February 15, 2013
Authored by: Linsey Glosier and Steve Dawson
It is no secret that when it comes to inheriting money, people have been known to dream up some creative schemes to get rich. Recently, however, an Illinois Appellate Court nixed the idea that marrying a man and persuading him to adopt—at the age of 94—your 50-plus year-old children could be a successful means to that end.
In November, the court in Dixon v. Weitekamp-Diller held that to allow the four adult adoptees, at least one of whom was a grandmother, to inherit under several trusts created to benefit descendants of the settlor would be to give judicial approval to an act of “subterfuge.” Where an adult adoption is undertaken solely to make the adoptee an heir or a beneficiary of a trust, the court ruled, the adoptee will not be permitted to inherit.
At issue in the case were three trusts created by ancestors of William Hughes Diller, Jr. (“Hughes”). Under the terms of each trust, upon the death of Hughes, the trust corpus was to be distributed, in part, to Hughes’ children. If Hughes died without any children, the shares of the trusts for his children would instead be distributed to the children of his two sisters. Hughes had no biological children of his own. At his death, his only purported children were the four daughters of Barbara Weitekamp (“Barbara”), who Hughes married in 2004, when he was 87 years old and she was 71 years old. In 2010, at the age of 94, Hughes adopted Barbara’s daughter Judith, then 55 years old. The next year, he adopted Barbara’s three other daughters, Brenda, Margaret, and Susan, all of whom were also in their 50s. At the time of the latter three adoptions, Hughes was in an assisted living facility. He died just two months after those adoptions were completed.
It is not clear whether the court believed the adoption of four adults at Hughes’ advanced age of 94 was alone sufficient to find that the adoptions were acts of “subterfuge.” However, additional suspicious circumstances detailed by the court appear to have left no doubt on that point. The court describes how, prior to their marriage, Barbara charged Hughes up to $150 an hour to visit him at the hospital after he was injured in a fire, how she thwarted several attempts by Hughes’ family to see him while he was hospitalized in Florida, and how Hughes’ long-time family attorney and other advisors were terminated after voicing suspicions about Barbara’s actions in relation to Hughes’ health and financial dealings. Additionally, just two months after the adoption of Judith by Hughes, Barbara and her daughters sought a court order to establish that Judith’s adoption had eliminated any inheritance rights of Hughes’ sisters’ children under the three trusts. Unsurprisingly, Hughes’ sisters’ children challenged that assertion and this case was born.

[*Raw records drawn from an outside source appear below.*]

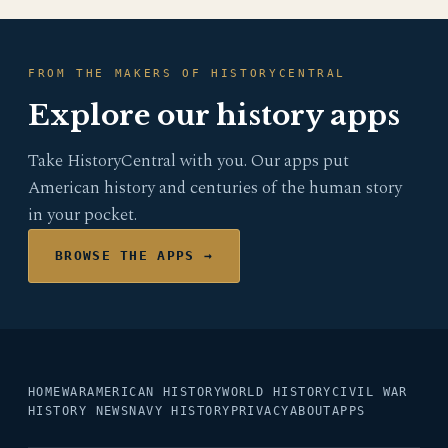
FROM THE MAKERS OF HISTORYCENTRAL
Explore our history apps
Take HistoryCentral with you. Our apps put
American history and centuries of the human story
in your pocket.
BROWSE THE APPS →
HOME
WAR
AMERICAN HISTORY
WORLD HISTORY
CIVIL WAR
HISTORY NEWS
NAVY HISTORY
PRIVACY
ABOUT
APPS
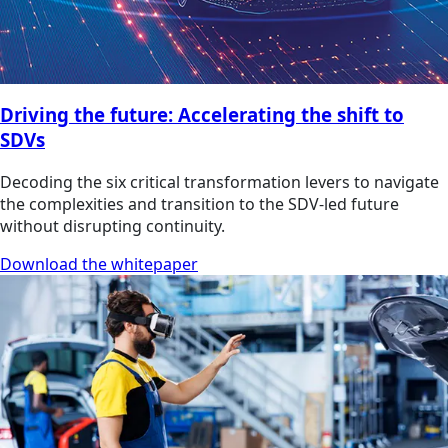
Driving the future: Accelerating the shift to
SDVs
Decoding the six critical transformation levers to navigate
the complexities and transition to the SDV-led future
without disrupting continuity.
Download the whitepaper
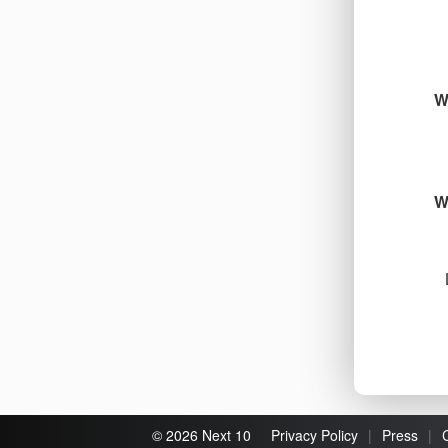
W
W
© 2026 Next 10
Privacy Policy
|
Press
|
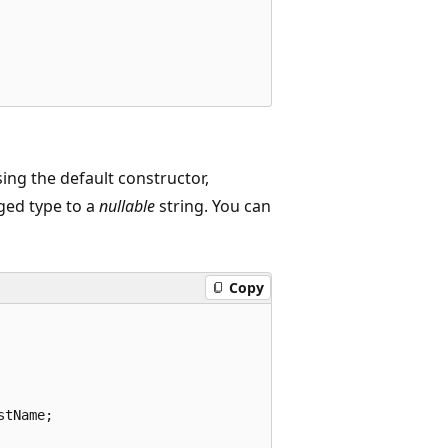
ing the default constructor,
ged type to a
nullable
string. You can
Copy
tName;
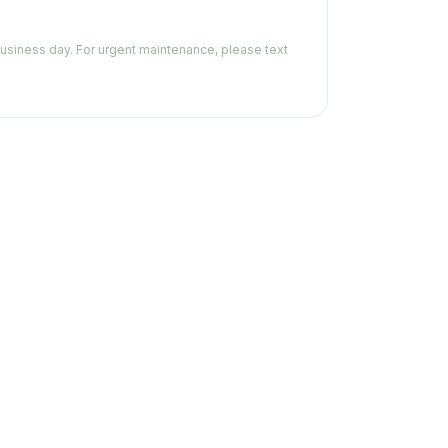
business day. For urgent maintenance, please text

Based on those circumstances, the court had no difficulty finding that Hughes adopted Barbara’s daughters “for the sole purpose of making them beneficiaries of the trust.” The court went on to reason that, under Illinois law, when it is clear that the intent of the trust settlor was to have the trust property remain in the family (i.e. because the trust is for the benefit solely of descendants, as was the case here), to allow the adoptees to inherit under the trust would be to thwart the intent of the settlor. Permitting the daughters to inherit would condone the use of the adoption process to commit “subterfuge,” the court concluded. As a result, the adopted daughters were precluded from inheriting from the three trusts, and the trust property was instead divided among the children of Hughes’ two sisters.
The rule of law articulated in Dixon applies only to wills and trusts executed prior to 1998. The law applicable to wills and trusts executed on or after January 1, 1998 is virtually the same but has been codified as a part of the Illinois Probate Act. Under the Probate Act, a person who is adopted after turning 18 and who never lived with the adopting parent(s) before his or her 18th birthday can inherit from the adopting parent, but cannot inherit from the kin of the adopting parent.
Although in some instances, as in Dixon, the motivation for adopting an adult is to make that adoptee an heir, or even to prevent some other family member from inheriting, adult adoptions also occur because the adoptee is genuinely viewed as a member of the family. In the former case, most people likely would not want the adoptee to inherit their money, but in the latter case, many people would want the adoptee to be treated the same as any other child. The problem is that the law as to the inheritance rights of adult adoptees varies from state to state, and usually treats all adult adoptees the same, regardless of the motivation behind the adoption.
The best way to avoid uncertainty as to your desires, and, ultimately, to avoid a potential protracted legal battle, is to define what categories of people you want to benefit under your trust or will. If your trust, for example, is for the benefit of your “descendants,” make sure the trust defines whether an adult adopted by your children, grandchildren, etc. will be treated as their child under the terms of your trust. You can even exclude an adult adopted after a certain age—21, for instance—but not an adult adopted at a younger age. Also, if there is a particular adult adoptee that you do want to be treated as a beneficiary, be sure to name that person specifically in the trust. Keep in mind that after you are gone, a trustee, personal representative, or court attempting to interpret your will or trust does not know what you intended unless it was written in the document.